The CDF of a continuous random variable \(X\) is given by \[\begin{equation*} \mathbb{P}(X \leq x) = F_X(x) = \int_{-\infty}^{x} f_X(t) dt \end{equation*}\]

What are some examples of continuous random variables we might use in political science?

Definition: The Normal Distribution

A continuous random variable \(Z\) follows the standard normal distribution, written \(Z \sim \mathcal{N}(0,1)\), if it has the PDF:

\[\begin{equation*} \phi(z) = \int_{-\infty}^{z} \frac{1}{\sqrt{2 \pi}} e^{\frac{-t^2}{2}}dt \end{equation*}\]
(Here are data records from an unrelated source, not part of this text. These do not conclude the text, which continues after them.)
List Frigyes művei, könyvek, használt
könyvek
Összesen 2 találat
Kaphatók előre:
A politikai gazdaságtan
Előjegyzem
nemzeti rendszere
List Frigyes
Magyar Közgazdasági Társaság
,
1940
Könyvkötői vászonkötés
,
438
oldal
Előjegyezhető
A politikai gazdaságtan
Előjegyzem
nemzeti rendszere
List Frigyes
The standard normal distribution has a bunch of nice properties. Here are a few:

  1. It has mean \(\mu = 0\) and variance/standard deviation \(\sigma^2 = \sigma = 1\)
  2. \(\displaystyle \int_{-\infty}^{\infty} \phi(z) dz = 1\)
  3. \(\phi(z) = \phi(-z)\), or it is symmetric around \(\mu = 0\)
  4. The CDF \(\Phi(z) = 1 - \Phi(-z)\)

What are some examples of normal random variables we might use in political science?